Once more into the breach - I leap into blogdom again. The operating principle is to use the blog as a teaching tool for my online ESL class for EFI. I was at the point where I have to try something new or cancel the class.

But blogging English is not just about learning (or teaching) English as a Second (or other) language. It is also about the language itself and the apparent fascination it holds for me. If the blog is only about ESL and the class, then I will only get frustrated when none or few participate. My students no doubt have their own feelings and frustrations about English. They can vent them here, either as original posts or as comments.

I will blog resources, links, lessony stuff - write some posts in language more accessible for beginner readers. On the hand, they can also work on stretching their reading skills.


So how long have I been "at English"? Does being born to it count? If so, then it is a lifelong matter. Perhaps even a generational one as my father was an English major (dual BA/BS English/Math), a thwarted writer and word oriented soul in a family of math and science types. Books were appreciated and everybody read copiously, but math and science were the only serious occupations worthy of being professions. My father lost or never found the writer's taste for risk taking with writing and language (his flair for outrageous puns excepted) was a marvelous editor with the keenest eye for the best word possible. In high school and college, language, literature, and humanities were the easiest classes, but my heart was in (or thought it should be in) math, with sciences also in the running.

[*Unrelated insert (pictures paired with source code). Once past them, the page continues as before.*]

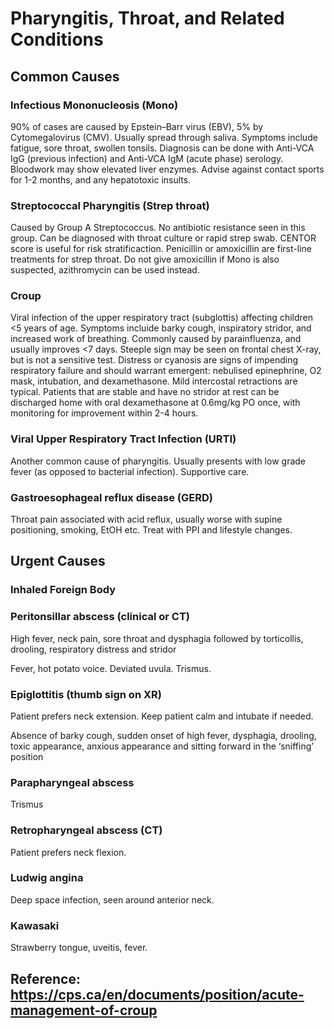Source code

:# Pharyngitis, Throat, and Related Conditions

## Common Causes

### Infectious Mononucleosis (Mono)
90% of cases are caused by Epstein–Barr virus (EBV), 5% by Cytomegalovirus (CMV). Usually spread through saliva. Symptoms include fatigue, sore throat, swollen tonsils. Diagnosis can be done with Anti-VCA IgG (previous infection) and Anti-VCA IgM (acute phase) serology. Bloodwork may show elevated liver enzymes. Advise against contact sports for 1-2 months, and any hepatotoxic insults. 

### Streptococcal  Pharyngitis (Strep throat)
Caused by Group A Streptococcus. No antibiotic resistance seen in this group. Can be diagnosed with throat culture or rapid strep swab. CENTOR score is useful for risk stratificaction. Penicillin or amoxicillin are first-line treatments for strep throat. Do not give amoxicillin if Mono is also suspected, azithromycin can be used instead.

### Croup
Viral infection of the upper respiratory tract (subglottis) affecting children <5 years of age. Symptoms incluide barky cough, inspiratory stridor, and increased work of breathing. Commonly caused by parainfluenza, and usually improves <7 days. Steeple sign may be seen on frontal chest X-ray, but is not a sensitive test. Distress or cyanosis are signs of impending respiratory failure and should warrant emergent: nebulised epinephrine, O2 mask, intubation, and dexamethasone. Mild intercostal retractions are typical. Patients that are stable and have no stridor at rest can be discharged home with oral dexamethasone at 0.6mg/kg PO once, with monitoring for improvement within 2-4 hours.

### Viral Upper Respiratory Tract Infection (URTI)
Another common cause of pharyngitis. Usually presents with low grade fever (as opposed to bacterial infection). Supportive care.

### Gastroesophageal reflux disease (GERD)
Throat pain associated with acid reflux, usually worse with supine positioning, smoking, EtOH etc. Treat with PPI and lifestyle changes.


## Urgent Causes
### Inhaled Foreign Body

### Peritonsillar abscess (clinical or CT)
High fever, neck pain, sore throat and dysphagia followed by torticollis, drooling, respiratory distress and stridor

Fever, hot potato voice. Deviated uvula. Trismus.

### Epiglottitis (thumb sign on XR)
Patient prefers neck extension. Keep patient calm and intubate if needed.

Absence of barky cough, sudden onset of high fever, dysphagia, drooling, toxic appearance, anxious appearance and sitting forward in the ‘sniffing’ position

### Parapharyngeal abscess
Trismus

### Retropharyngeal abscess (CT)
Patient prefers neck flexion.

### Ludwig angina
Deep space infection, seen around anterior neck.

### Kawasaki
Strawberry tongue, uveitis, fever.


## Reference: https://cps.ca/en/documents/position/acute-management-of-croup
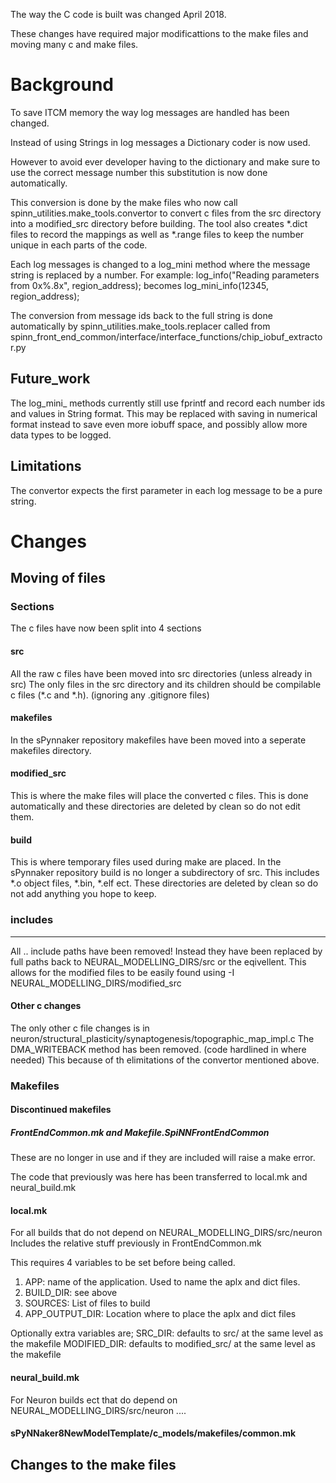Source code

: The way the C code is built was changed April 2018.

These changes have required major modificattions to the make files and moving many c and make files.

Background
==========

To save ITCM memory the way log messages are handled has been changed.

Instead of using Strings in log messages a Dictionary coder is now used.

However to avoid ever developer having to the dictionary and make sure to use the correct message number this substitution is now done automatically.

This conversion is done by the make files who now call spinn_utilities.make_tools.convertor to convert c files from the src directory into a modified_src directory before building.
The tool also creates *.dict files to record the mappings as well as *.range files to keep the number unique in each parts of the code.

Each log messages is changed to a log_mini method where the message string is replaced by a number.
For example:
    log_info("Reading parameters from 0x%.8x", region_address);
becomes
    log_mini_info(12345, region_address);

The conversion from message ids back to the full string is done automatically by spinn_utilities.make_tools.replacer called from spinn_front_end_common/interface/interface_functions/chip_iobuf_extractor.py

Future_work
-----------
The log_mini_ methods currently still use fprintf and record each number ids and values in String format. This may be replaced with saving in numerical format instead to save even more iobuff space, and possibly allow more data types to be logged.

Limitations
-----------
The convertor expects the first parameter in each log message to be a pure string. 

Changes
=======

Moving of files
---------------
### Sections

The c files have now been split into 4 sections

#### src
All the raw c files have been moved into src directories (unless already in src)
The only files in the src directory and its children should be compilable c files (*.c and *.h).
(ignoring any .gitignore files)

#### makefiles
In the sPynnaker repository makefiles have been moved into a seperate makefiles directory.

#### modified_src
This is where the make files will place the converted c files.
This is done automatically and these directories are deleted by clean so do not edit them.

#### build
This is where temporary files used during make are placed.
In the sPynnaker repository build is no longer a subdirectory of src. 
This includes *.o object files, *.bin, *.elf ect.
These directories are deleted by clean so do not add anything you hope to keep. 

### includes
----------
All .. include paths have been removed!
Instead they have been replaced by full paths back to NEURAL_MODELLING_DIRS/src or the eqivellent.
This allows for the modified files to be easily found using -I NEURAL_MODELLING_DIRS/modified_src

#### Other c changes
The only other c file changes is in neuron/structural_plasticity/synaptogenesis/topographic_map_impl.c
The DMA_WRITEBACK method has been removed. (code hardlined in where needed)
This because of th elimitations of the convertor mentioned above.

### Makefiles

#### Discontinued makefiles
##### FrontEndCommon.mk and Makefile.SpiNNFrontEndCommon
These are no longer in use and if they are included will raise a make error.

The code that previously was here has been transferred to local.mk and neural_build.mk


#### local.mk
For all builds that do not depend on NEURAL_MODELLING_DIRS/src/neuron
Includes the relative stuff previously in FrontEndCommon.mk

This requires 4 variables to be set before being called.
1. APP: name of the application. Used to name the aplx and dict files.
2. BUILD_DIR: see above
3. SOURCES: List of files to build
4. APP_OUTPUT_DIR: Location where to place the aplx and dict files

Optionally extra variables are;
SRC_DIR: defaults to src/ at the same level as the makefile 
MODIFIED_DIR:  defaults to modified_src/ at the same level as the makefile

####  neural_build.mk
For Neuron builds ect that do depend on NEURAL_MODELLING_DIRS/src/neuron
....

#### sPyNNaker8NewModelTemplate/c_models/makefiles/common.mk











Changes to the make files
-------------------------







 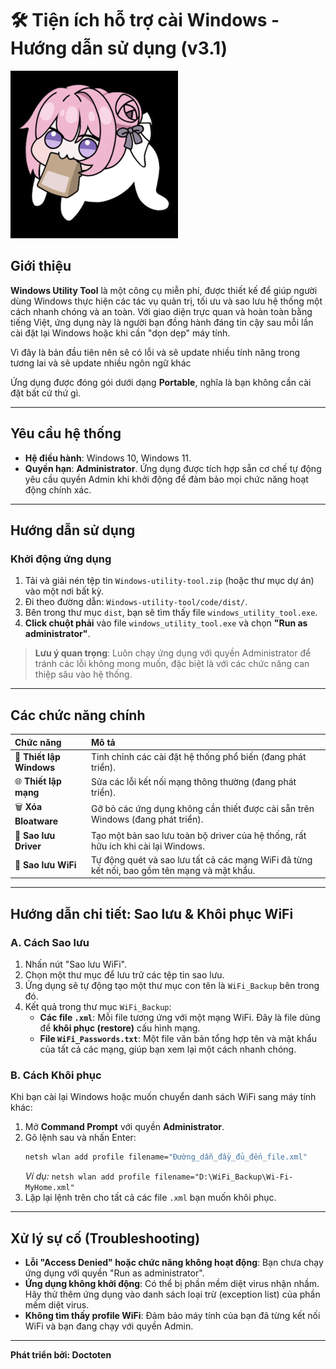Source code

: # 🛠️ Tiện ích hỗ trợ cài Windows - Hướng dẫn sử dụng (v3.1)

![alt text](download.gif)

## Giới thiệu
**Windows Utility Tool** là một công cụ miễn phí, được thiết kế để giúp người dùng Windows thực hiện các tác vụ quản trị, tối ưu và sao lưu hệ thống một cách nhanh chóng và an toàn. Với giao diện trực quan và hoàn toàn bằng tiếng Việt, ứng dụng này là người bạn đồng hành đáng tin cậy sau mỗi lần cài đặt lại Windows hoặc khi cần "dọn dẹp" máy tính.

Vì đây là bản đầu tiên nên sẽ có lỗi và sẽ update nhiều tính năng trong tương lai và sẽ update nhiều ngôn ngữ khác


Ứng dụng được đóng gói dưới dạng **Portable**, nghĩa là bạn không cần cài đặt bất cứ thứ gì.

---

## Yêu cầu hệ thống
- **Hệ điều hành**: Windows 10, Windows 11.
- **Quyền hạn**: **Administrator**. Ứng dụng được tích hợp sẵn cơ chế tự động yêu cầu quyền Admin khi khởi động để đảm bảo mọi chức năng hoạt động chính xác.

---

## Hướng dẫn sử dụng
### Khởi động ứng dụng
1.  Tải và giải nén tệp tin `Windows-utility-tool.zip` (hoặc thư mục dự án) vào một nơi bất kỳ.
2.  Đi theo đường dẫn: `Windows-utility-tool/code/dist/`.
3.  Bên trong thư mục `dist`, bạn sẽ tìm thấy file `windows_utility_tool.exe`.
4.  **Click chuột phải** vào file `windows_utility_tool.exe` và chọn **"Run as administrator"**.

> **Lưu ý quan trọng**: Luôn chạy ứng dụng với quyền Administrator để tránh các lỗi không mong muốn, đặc biệt là với các chức năng can thiệp sâu vào hệ thống.

---

## Các chức năng chính
| Chức năng | Mô tả |
| :--- | :--- |
| 🔧 **Thiết lập Windows** | Tinh chỉnh các cài đặt hệ thống phổ biến (đang phát triển). |
| 🌐 **Thiết lập mạng** | Sửa các lỗi kết nối mạng thông thường (đang phát triển). |
| 🗑️ **Xóa Bloatware** | Gỡ bỏ các ứng dụng không cần thiết được cài sẵn trên Windows (đang phát triển). |
| 💾 **Sao lưu Driver** | Tạo một bản sao lưu toàn bộ driver của hệ thống, rất hữu ích khi cài lại Windows. |
| 📶 **Sao lưu WiFi** | Tự động quét và sao lưu tất cả các mạng WiFi đã từng kết nối, bao gồm tên mạng và mật khẩu. |

---

## Hướng dẫn chi tiết: Sao lưu & Khôi phục WiFi
### A. Cách Sao lưu
1.  Nhấn nút "Sao lưu WiFi".
2.  Chọn một thư mục để lưu trữ các tệp tin sao lưu.
3.  Ứng dụng sẽ tự động tạo một thư mục con tên là `WiFi_Backup` bên trong đó.
4.  Kết quả trong thư mục `WiFi_Backup`:
    -   **Các file `.xml`**: Mỗi file tương ứng với một mạng WiFi. Đây là file dùng để **khôi phục (restore)** cấu hình mạng.
    -   **File `WiFi_Passwords.txt`**: Một file văn bản tổng hợp tên và mật khẩu của tất cả các mạng, giúp bạn xem lại một cách nhanh chóng.

### B. Cách Khôi phục
Khi bạn cài lại Windows hoặc muốn chuyển danh sách WiFi sang máy tính khác:
1.  Mở **Command Prompt** với quyền **Administrator**.
2.  Gõ lệnh sau và nhấn Enter:
    ```bash
    netsh wlan add profile filename="Đường_dẫn_đầy_đủ_đến_file.xml"
    ```
    *Ví dụ:* `netsh wlan add profile filename="D:\WiFi_Backup\Wi-Fi-MyHome.xml"`
3.  Lặp lại lệnh trên cho tất cả các file `.xml` bạn muốn khôi phục.

---

## Xử lý sự cố (Troubleshooting)
- **Lỗi "Access Denied" hoặc chức năng không hoạt động**: Bạn chưa chạy ứng dụng với quyền "Run as administrator".
- **Ứng dụng không khởi động**: Có thể bị phần mềm diệt virus nhận nhầm. Hãy thử thêm ứng dụng vào danh sách loại trừ (exception list) của phần mềm diệt virus.
- **Không tìm thấy profile WiFi**: Đảm bảo máy tính của bạn đã từng kết nối WiFi và bạn đang chạy với quyền Admin.

---
**Phát triển bởi: Doctoten**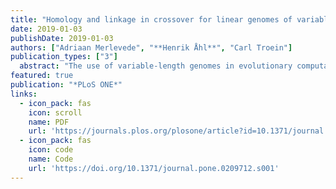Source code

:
 ```yaml
---
title: "Homology and linkage in crossover for linear genomes of variable length"
date: 2019-01-03
publishDate: 2019-01-03
authors: ["Adriaan Merlevede", "**Henrik Åhl**", "Carl Troein"]
publication_types: ["3"]
  abstract: "The use of variable-length genomes in evolutionary computation has applications in optimisation when the size of the search space is unknown, and provides a unique environment to study the evolutionary dynamics of genome structure. Here, we revisit crossover for linear genomes of variable length, identifying two crucial attributes of successful recombination algorithms: the ability to retain homologous structure, and to reshuffle variant information. We introduce direct measures of these properties—homology score and linkage score—and use them to review existing crossover algorithms, as well as two novel ones. In addition, we measure the performance of these crossover methods on three different benchmark problems, and find that variable-length genomes out-perform fixed-length variants in all three cases. Our homology and linkage scores successfully explain the difference in performance between different crossover methods, providing a simple and insightful framework for crossover in a variable-length setting."
featured: true
publication: "*PLoS ONE*"
links:
  - icon_pack: fas
    icon: scroll
    name: PDF
    url: 'https://journals.plos.org/plosone/article?id=10.1371/journal.pone.0209712'
  - icon_pack: fas
    icon: code
    name: Code
    url: 'https://doi.org/10.1371/journal.pone.0209712.s001'
---
```

                                                                                                 
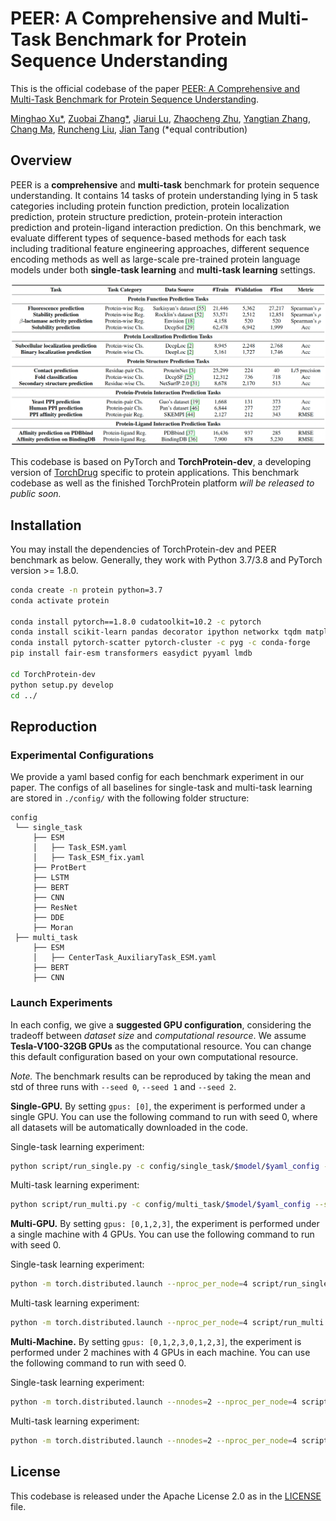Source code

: # PEER: A Comprehensive and Multi-Task Benchmark for Protein Sequence Understanding

This is the official codebase of the paper [PEER: A Comprehensive and Multi-Task Benchmark for Protein Sequence Understanding](https://arxiv.org/pdf/2206.02096.pdf).

[Minghao Xu*](https://chrisallenming.github.io),
[Zuobai Zhang*](https://oxer11.github.io),
[Jiarui Lu](https://mila.quebec/en/person/jiarui-lu/),
[Zhaocheng Zhu](https://kiddozhu.github.io),
[Yangtian Zhang](https://zytzrh.github.io/),
[Chang Ma](https://github.com/chang-github-00),
[Runcheng Liu](https://www.runchengliu.com/),
[Jian Tang](https://jian-tang.com)
(*equal contribution)

## Overview ##

PEER is a **comprehensive** and **multi-task** benchmark for protein sequence understanding. 
It contains 14 tasks of protein understanding lying in 5 task categories 
including protein function prediction, protein localization prediction, protein structure prediction, protein-protein interaction prediction and protein-ligand interaction prediction. 
On this benchmark, we evaluate different types of sequence-based methods for each task 
including traditional feature engineering approaches, different sequence encoding methods as well as large-scale pre-trained protein language models 
under both **single-task learning** and **multi-task learning** settings.

![PEER Benchmark](asset/benchmark.png)

This codebase is based on PyTorch and **TorchProtein-dev**, a developing version of [TorchDrug] specific to protein applications.
This benchmark codebase as well as the finished TorchProtein platform *will be released to public soon.*

[TorchDrug]: https://github.com/DeepGraphLearning/torchdrug

## Installation ##

You may install the dependencies of TorchProtein-dev and PEER benchmark as below. 
Generally, they work with Python 3.7/3.8 and PyTorch version >= 1.8.0.

```bash
conda create -n protein python=3.7
conda activate protein

conda install pytorch==1.8.0 cudatoolkit=10.2 -c pytorch
conda install scikit-learn pandas decorator ipython networkx tqdm matplotlib -y
conda install pytorch-scatter pytorch-cluster -c pyg -c conda-forge
pip install fair-esm transformers easydict pyyaml lmdb

cd TorchProtein-dev
python setup.py develop
cd ../
```

## Reproduction ##

### Experimental Configurations ###

We provide a yaml based config for each benchmark experiment in our paper. 
The configs of all baselines for single-task and multi-task learning are stored in ```./config/``` with the following folder structure:

```
config
 └── single_task
     ├── ESM
     │   ├── Task_ESM.yaml
     │   ├── Task_ESM_fix.yaml
     ├── ProtBert
     ├── LSTM
     ├── BERT
     ├── CNN
     ├── ResNet
     ├── DDE
     ├── Moran
 ├── multi_task
     ├── ESM
     │   ├── CenterTask_AuxiliaryTask_ESM.yaml
     ├── BERT
     ├── CNN
```

### Launch Experiments ###

In each config, we give a **suggested GPU configuration**, considering the tradeoff between *dataset size* and *computational resource*.
We assume **Tesla-V100-32GB GPUs** as the computational resource.
You can change this default configuration based on your own computational resource.

*Note.* The benchmark results can be reproduced by taking the mean and std of three runs with ```--seed 0```, ```--seed 1``` and ```--seed 2```. 

**Single-GPU.** By setting ```gpus: [0]```, the experiment is performed under a single GPU.
You can use the following command to run with seed 0, where all datasets will be automatically downloaded in the code.

Single-task learning experiment:
```bash
python script/run_single.py -c config/single_task/$model/$yaml_config --seed 0
```

Multi-task learning experiment:
```bash
python script/run_multi.py -c config/multi_task/$model/$yaml_config --seed 0
```

**Multi-GPU.** By setting ```gpus: [0,1,2,3]```, the experiment is performed under a single machine with 4 GPUs.
You can use the following command to run with seed 0.

Single-task learning experiment:
```bash
python -m torch.distributed.launch --nproc_per_node=4 script/run_single.py -c config/single_task/$model/$yaml_config --seed 0
```

Multi-task learning experiment:
```bash
python -m torch.distributed.launch --nproc_per_node=4 script/run_multi.py -c config/multi_task/$model/$yaml_config --seed 0
```

**Multi-Machine.** By setting ```gpus: [0,1,2,3,0,1,2,3]```, the experiment is performed under 2 machines with 4 GPUs in each machine.
You can use the following command to run with seed 0.

Single-task learning experiment:
```bash
python -m torch.distributed.launch --nnodes=2 --nproc_per_node=4 script/run_single.py -c config/single_task/$model/$yaml_config --seed 0
```

Multi-task learning experiment:
```bash
python -m torch.distributed.launch --nnodes=2 --nproc_per_node=4 script/run_multi.py -c config/multi_task/$model/$yaml_config --seed 0
```

License
-------

This codebase is released under the Apache License 2.0 as in the [LICENSE](LICENSE) file.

After a hiatus from college while living overseas, I returned to university at the American University in Cairo. There were no majors to match up with what I had been studying at USL (now UL-Lafayette) in Louisiana, so I became an English major for a while. An upper division course in the history of literary criticism and theory really turned me off. I did not return to majoring in English for 25 years.

Learning other languages sharpens the sense of language - and appreciation of its mystery. No matter how much research and theory trots down the road, no matter how many MRI scans showing where in the brain what happens, we still don't really understand it or how it works. Language functions do not even happen in the same parts of the brain or in the same way for every language. No two learners learn languages the same way. The same learner does not learn different languages the same way. Metacognition and neurocognitive linguistics raise as many - if not more - questions as they answer. I've collected a bunch of links on language learning that I'll post another time.

So class, I ask you now: what are your English stories? Your language paths?